Saved data entries:
---
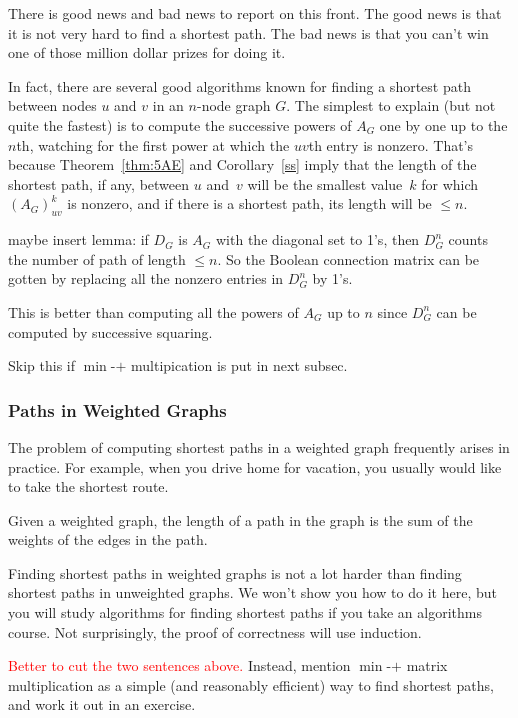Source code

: There is good news and bad news to report on this front.  The good
news is that it is not very hard to find a shortest path.  The bad
news is that you can't win one of those million dollar prizes for
doing it.

In fact, there are several good algorithms known for finding a shortest
path between nodes $u$ and $v$ in an $n$-node graph $G$.  The simplest to
explain (but not quite the fastest) is to compute  the successive powers of $A_G$ one by one up to the
$n$th, watching for the first power at which the $uv$th entry is nonzero.
That's because Theorem~\ref{thm:5AE} and Corollary~\ref{ss} imply that the
length of the shortest path, if any, between $u$ and~$v$ will be the smallest
value~$k$ for which $(A_G)_{uv}^k$  is nonzero, and if there is a shortest
path, its length will be $\leq n$.

\begin{editingnotes}
maybe insert lemma: if $D_G$ is $A_G$ with the diagonal set to 1's, then $D_G^n$
counts the number of path of length $\leq n$.  So the Boolean connection
matrix can be gotten by replacing all the nonzero entries in $D_G^n$ by 1's.

This is better than computing all the powers of $A_G$ up to $n$ since
$D_G^n$ can be computed by successive squaring.

Skip this if $\min$-$+$ multipication is put in next subsec.
\end{editingnotes}

\subsubsection{Paths in Weighted Graphs}

The problem of computing shortest paths in a weighted graph frequently
arises in practice.  For example, when you drive home for vacation, you
usually would like to take the shortest route.

\begin{definition}\label{def:5H}
Given a weighted graph, the length of a path in the graph is the sum
of the weights of the edges in the path.
\end{definition}

Finding shortest paths in weighted graphs is not a lot harder than
finding shortest paths in unweighted graphs.
We won't show you how to do it here, but you will study algorithms for
finding shortest paths if you take an algorithms course.  Not
surprisingly, the proof of correctness will use induction.
\begin{editingnotes}
\textcolor{red}{Better to cut the two sentences above.}  Instead,
 mention $\min$-$+$ matrix multiplication as a
  simple (and reasonably efficient) way to find shortest paths, and work it
  out in an exercise.
\end{editingnotes}

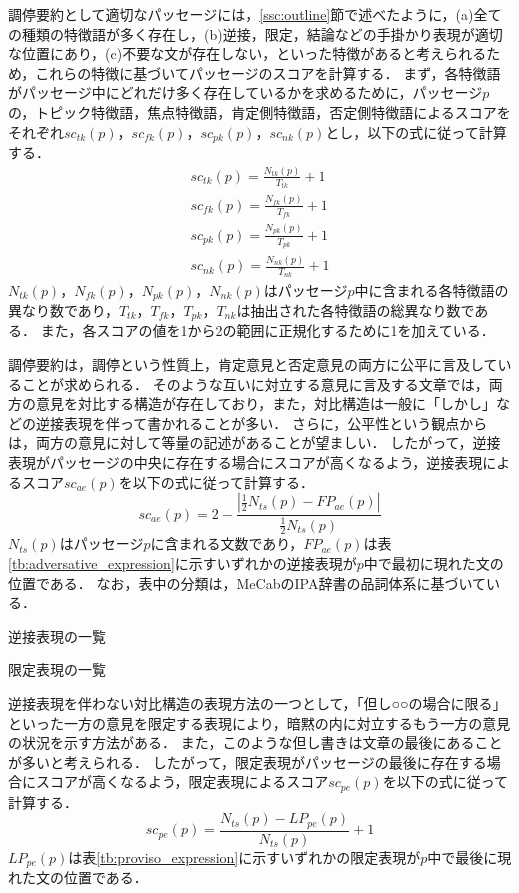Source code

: \documentclass[japanese]{jnlp_1.4}
\begin{document}
調停要約として適切なパッセージには，\ref{ssc:outline}節で述べたように，(a)全ての種類の特徴語が多く存在し，(b)逆接，限定，結論などの手掛かり表現が適切な位置にあり，(c)不要な文が存在しない，といった特徴があると考えられるため，これらの特徴に基づいてパッセージのスコアを計算する．
まず，各特徴語がパッセージ中にどれだけ多く存在しているかを求めるために，パッセージ$p$の，トピック特徴語，焦点特徴語，肯定側特徴語，否定側特徴語によるスコアをそれぞれ$sc_{tk}(p)$，$sc_{fk}(p)$，$sc_{pk}(p)$，$sc_{nk}(p)$とし，以下の式に従って計算する．
{\allowdisplaybreaks
\begin{gather}
sc_{tk}(p)=\frac{N_{tk}(p)}{T_{tk}}+1 \\
sc_{fk}(p)=\frac{N_{fk}(p)}{T_{fk}}+1 \\
sc_{pk}(p)=\frac{N_{pk}(p)}{T_{pk}}+1 \\
sc_{nk}(p)=\frac{N_{nk}(p)}{T_{nk}}+1 
\end{gather}
}
$N_{tk}(p)$，$N_{fk}(p)$，$N_{pk}(p)$，$N_{nk}(p)$はパッセージ$p$中に含まれる各特徴語の異なり数であり，$T_{tk}$，$T_{fk}$，$T_{pk}$，$T_{nk}$は抽出された各特徴語の総異なり数である．
また，各スコアの値を1から2の範囲に正規化するために1を加えている．

調停要約は，調停という性質上，肯定意見と否定意見の両方に公平に言及していることが求められる．
そのような互いに対立する意見に言及する文章では，両方の意見を対比する構造が存在しており，また，対比構造は一般に「しかし」などの逆接表現を伴って書かれることが多い．
さらに，公平性という観点からは，両方の意見に対して等量の記述があることが望ましい．
したがって，逆接表現がパッセージの中央に存在する場合にスコアが高くなるよう，逆接表現によるスコア$sc_{ae}(p)$を以下の式に従って計算する．
\begin{equation}
sc_{ae}(p)=2 - \frac{|\frac{1}{2}N_{ts}(p)-FP_{ae}(p)|}{\frac{1}{2}N_{ts}(p)} 
\end{equation}
$N_{ts}(p)$はパッセージ$p$に含まれる文数であり，$FP_{ae}(p)$は表\ref{tb:adversative_expression}に示すいずれかの逆接表現が$p$中で最初に現れた文の位置である．
なお，表中の分類は，MeCabのIPA辞書の品詞体系に基づいている．

\begin{table}[t]
 \caption{逆接表現の一覧}
 \label{tb:adversative_expression}

\end{table}
\begin{table}[t]
 \caption{限定表現の一覧}
 \label{tb:proviso_expression}

\end{table}

逆接表現を伴わない対比構造の表現方法の一つとして，「但し○○の場合に限る」といった一方の意見を限定する表現により，暗黙の内に対立するもう一方の意見の状況を示す方法がある．
また，このような但し書きは文章の最後にあることが多いと考えられる．
したがって，限定表現がパッセージの最後に存在する場合にスコアが高くなるよう，限定表現によるスコア$sc_{pe}(p)$を以下の式に従って計算する．
\begin{equation}
sc_{pe}(p)=\frac{N_{ts}(p)-LP_{pe}(p)}{N_{ts}(p)}+1
\end{equation}
$LP_{pe}(p)$は表\ref{tb:proviso_expression}に示すいずれかの限定表現が$p$中で最後に現れた文の位置である．
\end{document}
---
WORK INSTRUCTIONS — Leaving the pictures aside, repeat the data above exactly.

WRITTEN SOLUTION —
Source code

: There is good news and bad news to report on this front.  The good
news is that it is not very hard to find a shortest path.  The bad
news is that you can't win one of those million dollar prizes for
doing it.

In fact, there are several good algorithms known for finding a shortest
path between nodes $u$ and $v$ in an $n$-node graph $G$.  The simplest to
explain (but not quite the fastest) is to compute  the successive powers of $A_G$ one by one up to the
$n$th, watching for the first power at which the $uv$th entry is nonzero.
That's because Theorem~\ref{thm:5AE} and Corollary~\ref{ss} imply that the
length of the shortest path, if any, between $u$ and~$v$ will be the smallest
value~$k$ for which $(A_G)_{uv}^k$  is nonzero, and if there is a shortest
path, its length will be $\leq n$.

\begin{editingnotes}
maybe insert lemma: if $D_G$ is $A_G$ with the diagonal set to 1's, then $D_G^n$
counts the number of path of length $\leq n$.  So the Boolean connection
matrix can be gotten by replacing all the nonzero entries in $D_G^n$ by 1's.

This is better than computing all the powers of $A_G$ up to $n$ since
$D_G^n$ can be computed by successive squaring.

Skip this if $\min$-$+$ multipication is put in next subsec.
\end{editingnotes}

\subsubsection{Paths in Weighted Graphs}

The problem of computing shortest paths in a weighted graph frequently
arises in practice.  For example, when you drive home for vacation, you
usually would like to take the shortest route.

\begin{definition}\label{def:5H}
Given a weighted graph, the length of a path in the graph is the sum
of the weights of the edges in the path.
\end{definition}

Finding shortest paths in weighted graphs is not a lot harder than
finding shortest paths in unweighted graphs.
We won't show you how to do it here, but you will study algorithms for
finding shortest paths if you take an algorithms course.  Not
surprisingly, the proof of correctness will use induction.
\begin{editingnotes}
\textcolor{red}{Better to cut the two sentences above.}  Instead,
 mention $\min$-$+$ matrix multiplication as a
  simple (and reasonably efficient) way to find shortest paths, and work it
  out in an exercise.
\end{editingnotes}

Source code

: \documentclass[japanese]{jnlp_1.4}
\begin{document}
調停要約として適切なパッセージには，\ref{ssc:outline}節で述べたように，(a)全ての種類の特徴語が多く存在し，(b)逆接，限定，結論などの手掛かり表現が適切な位置にあり，(c)不要な文が存在しない，といった特徴があると考えられるため，これらの特徴に基づいてパッセージのスコアを計算する．
まず，各特徴語がパッセージ中にどれだけ多く存在しているかを求めるために，パッセージ$p$の，トピック特徴語，焦点特徴語，肯定側特徴語，否定側特徴語によるスコアをそれぞれ$sc_{tk}(p)$，$sc_{fk}(p)$，$sc_{pk}(p)$，$sc_{nk}(p)$とし，以下の式に従って計算する．
{\allowdisplaybreaks
\begin{gather}
sc_{tk}(p)=\frac{N_{tk}(p)}{T_{tk}}+1 \\
sc_{fk}(p)=\frac{N_{fk}(p)}{T_{fk}}+1 \\
sc_{pk}(p)=\frac{N_{pk}(p)}{T_{pk}}+1 \\
sc_{nk}(p)=\frac{N_{nk}(p)}{T_{nk}}+1 
\end{gather}
}
$N_{tk}(p)$，$N_{fk}(p)$，$N_{pk}(p)$，$N_{nk}(p)$はパッセージ$p$中に含まれる各特徴語の異なり数であり，$T_{tk}$，$T_{fk}$，$T_{pk}$，$T_{nk}$は抽出された各特徴語の総異なり数である．
また，各スコアの値を1から2の範囲に正規化するために1を加えている．

調停要約は，調停という性質上，肯定意見と否定意見の両方に公平に言及していることが求められる．
そのような互いに対立する意見に言及する文章では，両方の意見を対比する構造が存在しており，また，対比構造は一般に「しかし」などの逆接表現を伴って書かれることが多い．
さらに，公平性という観点からは，両方の意見に対して等量の記述があることが望ましい．
したがって，逆接表現がパッセージの中央に存在する場合にスコアが高くなるよう，逆接表現によるスコア$sc_{ae}(p)$を以下の式に従って計算する．
\begin{equation}
sc_{ae}(p)=2 - \frac{|\frac{1}{2}N_{ts}(p)-FP_{ae}(p)|}{\frac{1}{2}N_{ts}(p)} 
\end{equation}
$N_{ts}(p)$はパッセージ$p$に含まれる文数であり，$FP_{ae}(p)$は表\ref{tb:adversative_expression}に示すいずれかの逆接表現が$p$中で最初に現れた文の位置である．
なお，表中の分類は，MeCabのIPA辞書の品詞体系に基づいている．

\begin{table}[t]
 \caption{逆接表現の一覧}
 \label{tb:adversative_expression}

\end{table}
\begin{table}[t]
 \caption{限定表現の一覧}
 \label{tb:proviso_expression}

\end{table}

逆接表現を伴わない対比構造の表現方法の一つとして，「但し○○の場合に限る」といった一方の意見を限定する表現により，暗黙の内に対立するもう一方の意見の状況を示す方法がある．
また，このような但し書きは文章の最後にあることが多いと考えられる．
したがって，限定表現がパッセージの最後に存在する場合にスコアが高くなるよう，限定表現によるスコア$sc_{pe}(p)$を以下の式に従って計算する．
\begin{equation}
sc_{pe}(p)=\frac{N_{ts}(p)-LP_{pe}(p)}{N_{ts}(p)}+1
\end{equation}
$LP_{pe}(p)$は表\ref{tb:proviso_expression}に示すいずれかの限定表現が$p$中で最後に現れた文の位置である．
\end{document}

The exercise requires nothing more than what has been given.